Mich. joins battle against email 'spam'
Associated Press
As Internet users find themselves flooded with unwanted e-mail, state officials are joining the fight against what some see as intrusive marketing.
As part of the effort, they're working to make sure consumers have better control over their personal information when it's given out to companies.
Michigan Attorney General Jennifer Granholm this month struck back at Ameritech, issuing a consumer alert to warn that the phone company will share customer data with companies owned by its corporate parent, SBC Communications Inc.
The Ameritech warning is part of a campaign by Granholm and other state attorneys general to raise new barriers between marketers and their targets.

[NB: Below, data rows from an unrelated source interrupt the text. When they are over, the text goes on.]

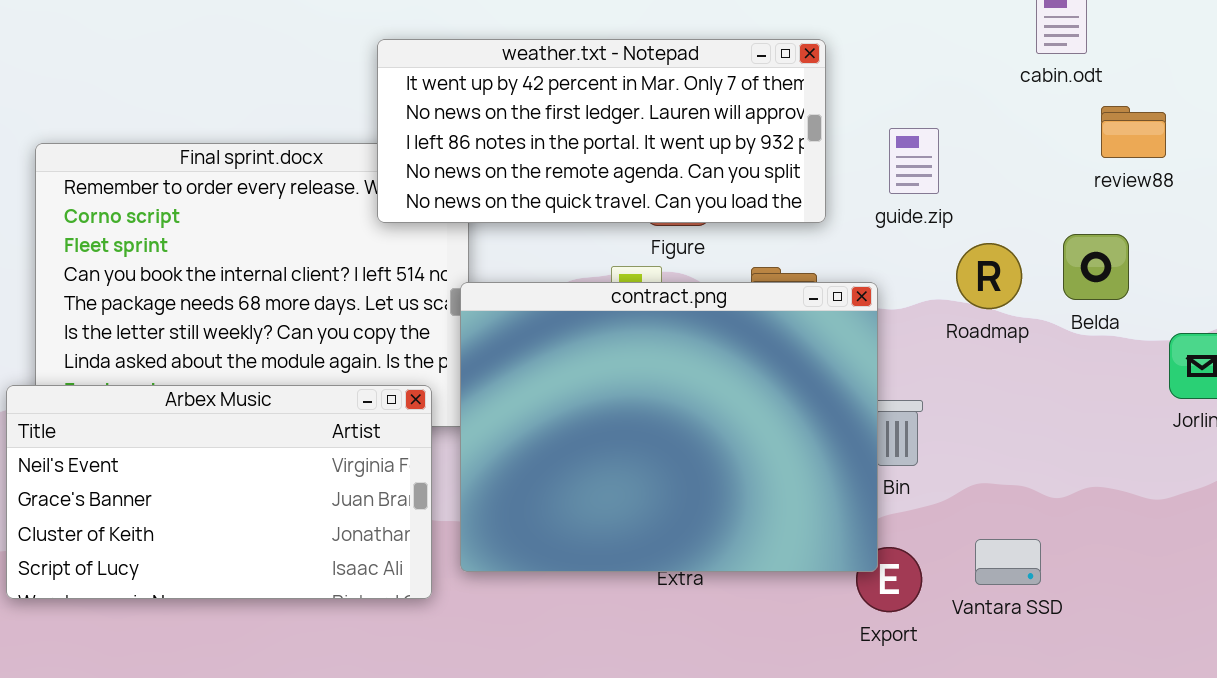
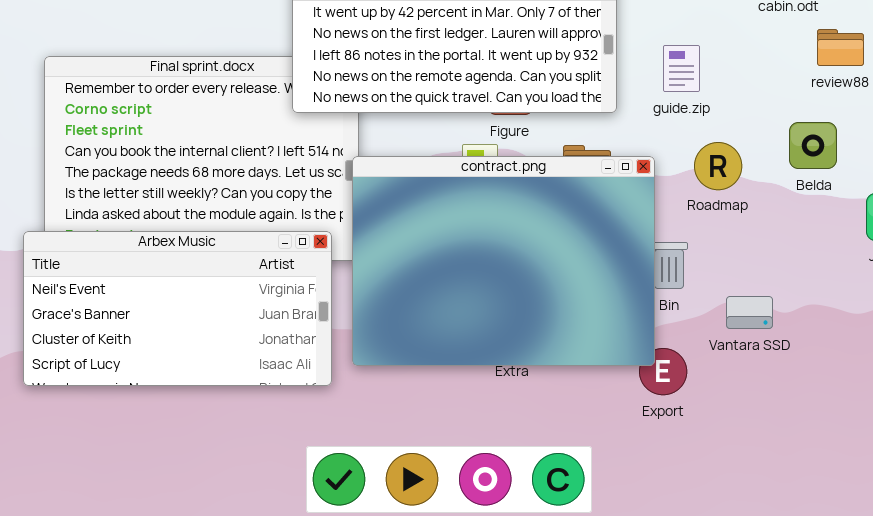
Roadmap: [956,243,1022,309] -> [694,142,742,190], moved
Vantara SSD: [975,539,1041,585] -> [726,296,773,329], moved

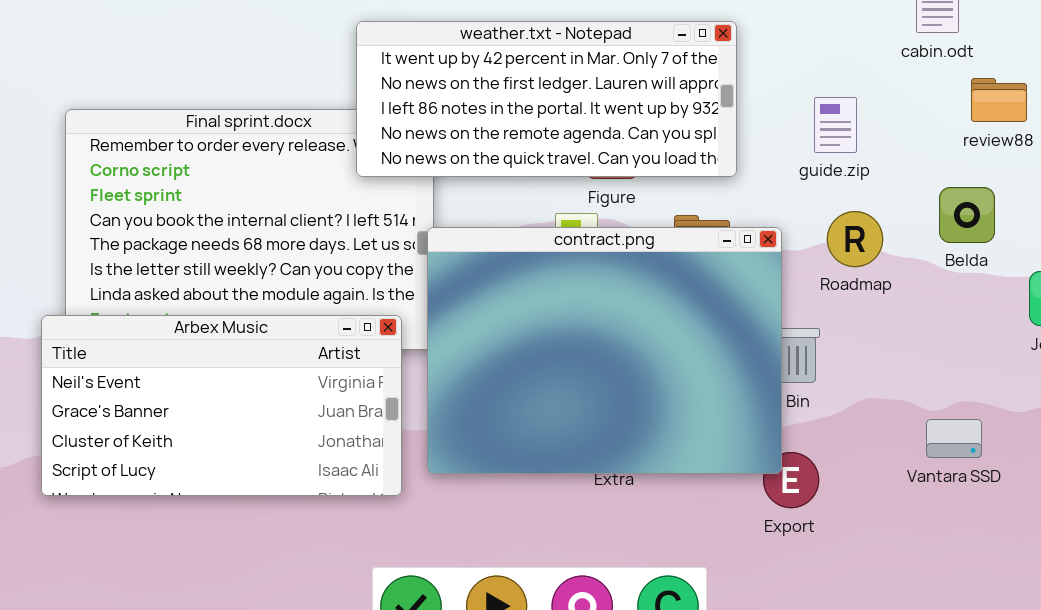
guide.zip: [663,45,700,92] -> [814,97,857,153], moved
Vantara SSD: [726,296,773,329] -> [926,419,982,458], moved

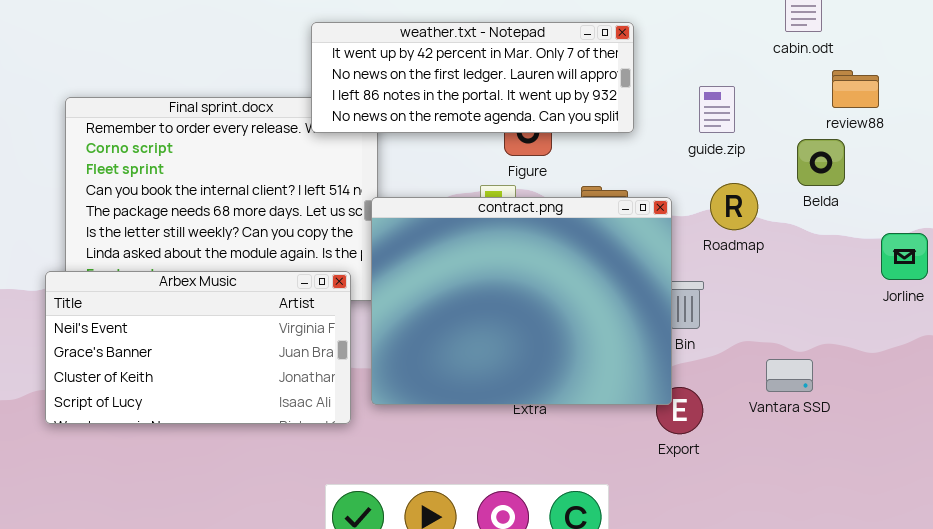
weather.txt - Notepad: [356,21,737,177] -> [311,22,634,133], resized
Belda: [939,187,995,243] -> [797,139,845,186], moved
Vantara SSD: [926,419,982,458] -> [766,359,813,392], moved

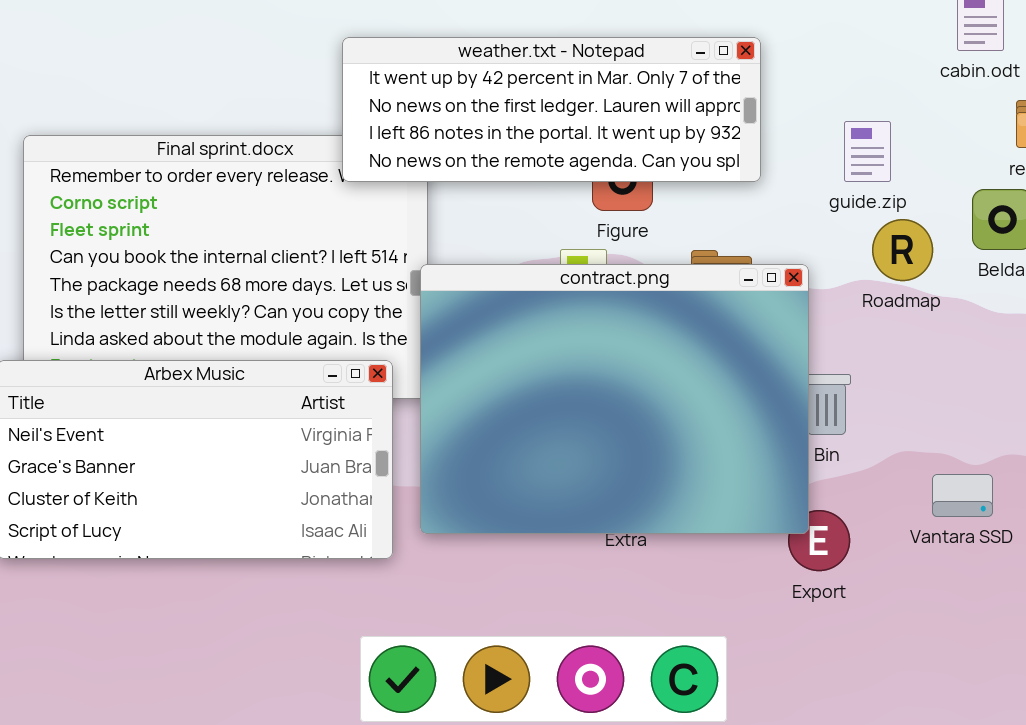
Roadmap: [710,183,758,230] -> [872,219,933,281], moved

``The issues of privacy are changing in the 21st century, and we need the law as a voice of protection to catch up with them,'' Genna Gent, a spokeswoman for Granholm, told The Detroit News for a Sunday story.
``This area is a little gray right now, and it's gray in favor of the businesses,'' she said.
SBC has said it will share billing information only with companies it owns, and customers who don't want their files shared may request that it be withheld.
Tom Michael's Web site lets customers see new homes in hot development areas and then contact him by e-mail.
Unfortunately, that opens Michael to a modern scourge: spam, as unsolicited e-mail ads are called.
``They just waste everybody's time,'' said Michael, who works from his home. ``I have to delete so many of them that I worry I've deleted an important message, too.''
It is easier than ever these days to collect and distribute customer information.
Moe Bashir, owner of Wizard Computers Inc. in Livonia, can guess why his business e-mail box gets clogged with unwanted mail.
He gives his e-mail address to his distributors, who pass it along to manufacturers, who pass it along ``to who knows,'' Bashir said.
At the same Livonia shop, employee Brett Mootsey does everything he can to limit what lands in his inbox.
``I'm very protective about what I do with my e-mail address,'' said Mootsey, who asks friends not to share it.
He even fills in a bogus address on some online forms.
That type of evasion should be of great concern to the industry, one scholar warns.
Direct marketing can present more than an annoyance, and spam, junk mail and pesky calls have their costs.
Businesses ``have the baseball bat and from the consuming side, we're the ball -- constantly being hit,'' said Mike Bernacchi, a marketing professor at the University of Detroit Mercy.